Exercise requirements ▸ Copy every line of the records below where the word "mesure" occurs.

Extracted records:
Segment Open
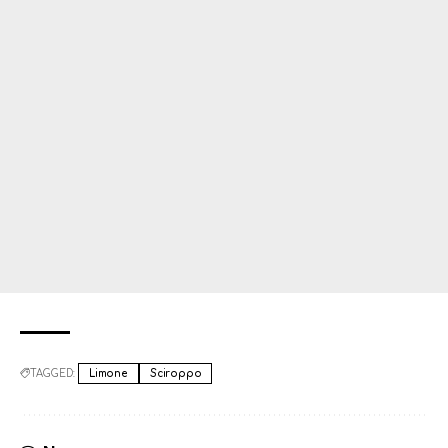
TAGGED:
Limone
Sciroppo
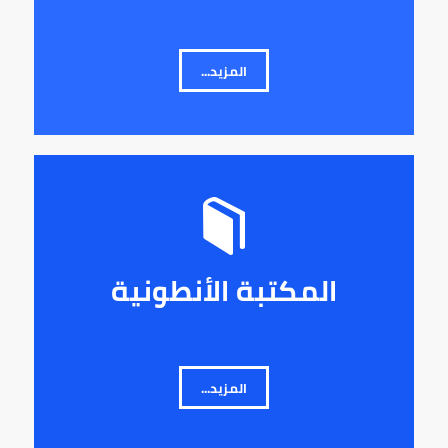
المزيد...
المكتبة الأنطونية
المزيد...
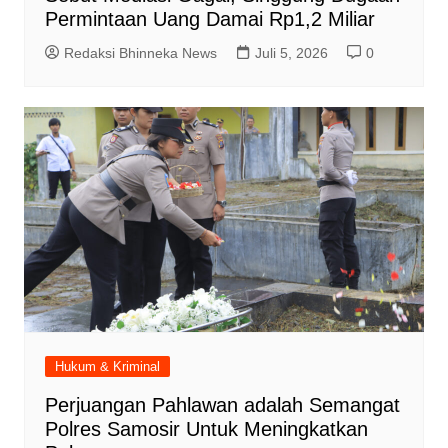
Permintaan Uang Damai Rp1,2 Miliar
Redaksi Bhinneka News
Juli 5, 2026
0
Hukum & Kriminal
Perjuangan Pahlawan adalah Semangat
Polres Samosir Untuk Meningkatkan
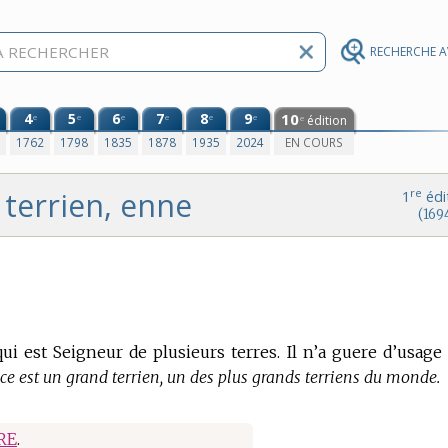
RECHERCHE 
4
5
6
7
8
9
10
e
e
e
e
e
e
édition
e
0
1762
1798
1835
1878
1935
2024
EN COURS
terrien, enne
re
1
édi
(169
ui est Seigneur de plusieurs terres. Il n’a guere d’usage
nce est un grand terrien, un des plus grands terriens du monde.
RE
.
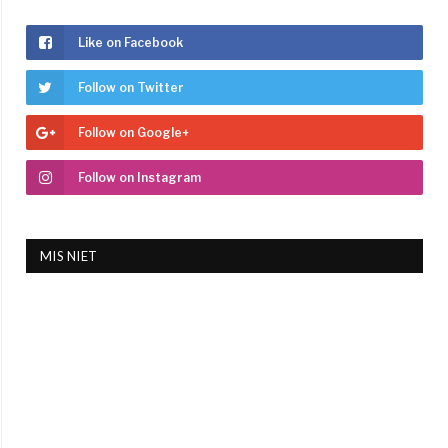
Like on Facebook
Follow on Twitter
Follow on Google+
Follow on Instagram
MIS NIET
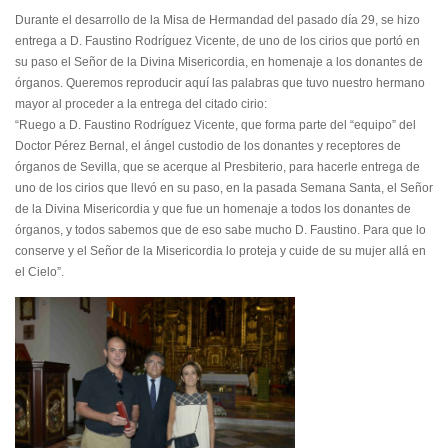
Durante el desarrollo de la Misa de Hermandad del pasado día 29, se hizo
entrega a D. Faustino Rodríguez Vicente, de uno de los cirios que portó en
su paso el S
eñor de la Divina Misericordia, en homenaje a los donantes de
órganos. Queremos reproducir aquí las palabras que tuvo nuestro hermano
mayor al proceder a la entrega del citado cirio:
“Ruego a D. Faustino Rodríguez Vicente, que forma parte del “equipo” del
Doctor Pérez Bernal, el ángel custodio de los donantes y receptores de
órganos de Sevilla, que se acerque al Presbiterio, para hacerle entrega de
uno de los cirios que llevó en su paso, en la pasada Semana Santa, el Señor
de la Divina Misericordia y que fue un homenaje a todos los donantes de
órganos, y todos sabemos que de eso sabe mucho D. Faustino. Para que lo
conserve y el Señor de la Misericordia lo proteja y cuide de su mujer allá en
el Cielo”.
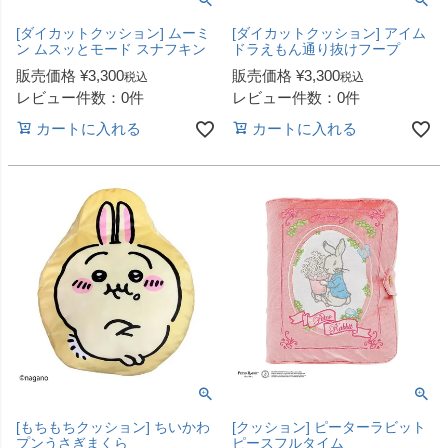
[ダイカットクッション] ムーミ
[ダイカットクッション] アイム
ン ムスッとモード スナフキン
ドラえもん通り抜けフープ
販売価格
¥
3,300
販売価格
¥
3,300
税込
税込
レビュー件数：0件
レビュー件数：0件
カートに入れる
カートに入れる
[もちもちクッション] ちいかわ
[クッション] ピーターラビット
プンうさぎまくら
ピースフルタイム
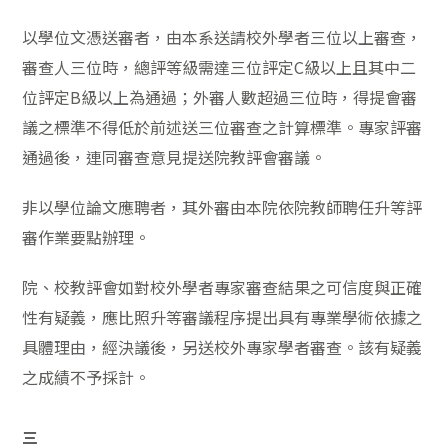
以學位文憑送審者，由本系送請校外學者三位以上審查，
審查人三位時，總評等級需達三位評定
C
級以上且其中二
位評定
B
級以上為通過；外審人數超過三位時，得提會審
議之標準不得低於前述送三位審查之計算標準。專家評審
通過後，連同審查意見提送院教評會審議。
非以學位論文應聘者，
其外審由本院依院教師聘任升等評
審作業要點辦理。
院、校教評會如對校外學者專家審查結果之可信度與正確
性有疑義，應比照升等審議程序提出具有專業學術依據之
具體理由，經決議後，另送校外專家學者審查。該有疑義
之成績不予採計。
三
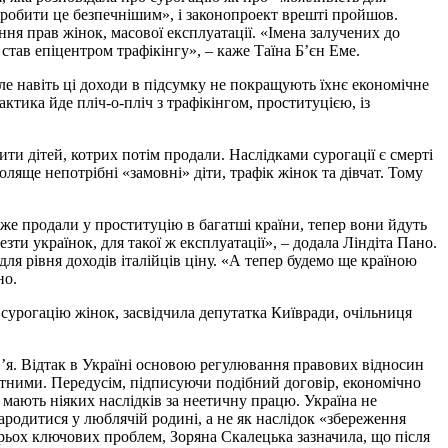
«зробити це безпечнішим», і законопроект врешті пройшов.
я прав жінок, масової експлуатації. «Імена залучених до
 став епіцентром трафікінгу», – каже Таїна Б’єн Еме.
ле навіть ці доходи в підсумку не покращують їхнє економічне
ктика йде пліч-о-пліч з трафікінгом, проституцією, із
ити дітей, котрих потім продали. Наслідками сурогації є смерті
ляще непотрібні «замовні» діти, трафік жінок та дівчат. Тому
вже продали у проституцію в багатші країни, тепер вони йдуть
ти українок, для такої ж експлуатації», – додала Ліндіта Пано.
 для рівня доходів італійців ціну. «А тепер будемо ще країною
но.
 сурогацію жінок, засвідчила депутатка Київради, очільниця
в’я. Відтак в Україні основою регулювання правових відносин
тетними. Передусім, підписуючи подібний договір, економічно
е мають ніяких наслідків за неетичну працю. Україна не
ародитися у люблячій родині, а не як наслідок «збереження
трьох ключових проблем, Зоряна Скалецька зазначила, що після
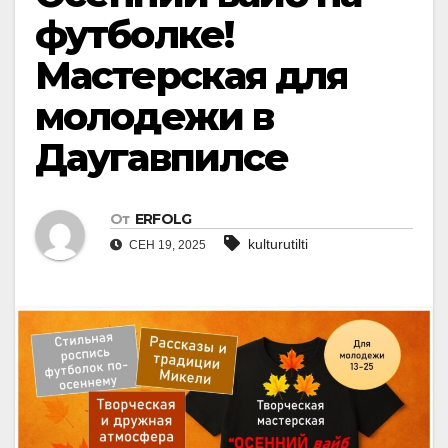
футболке!
Мастерская для
молодежи в
Даугавпилсе
От
ERFOLG
kulturutilti
СЕН 19, 2025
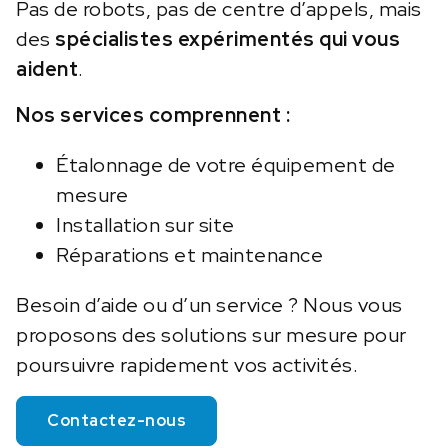
Pas de robots, pas de centre d’appels, mais
des
spécialistes expérimentés qui vous
aident
.
Nos services comprennent :
Étalonnage de votre équipement de
mesure
Installation sur site
Réparations et maintenance
Besoin d’aide ou d’un service ? Nous vous
proposons des solutions sur mesure pour
poursuivre rapidement vos activités.
Contactez-nous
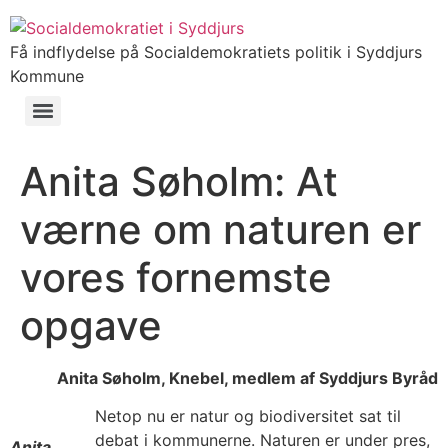
Få indflydelse på Socialdemokratiets politik i Syddjurs
Kommune
Anita Søholm: At
værne om naturen er
vores fornemste
opgave
Anita Søholm, Knebel, medlem af Syddjurs Byråd
Netop nu er natur og biodiversitet sat til
debat i kommunerne. Naturen er under pres,
Anita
Segment Closed
Answer below ▸
mesure
proposons des solutions sur mesure pour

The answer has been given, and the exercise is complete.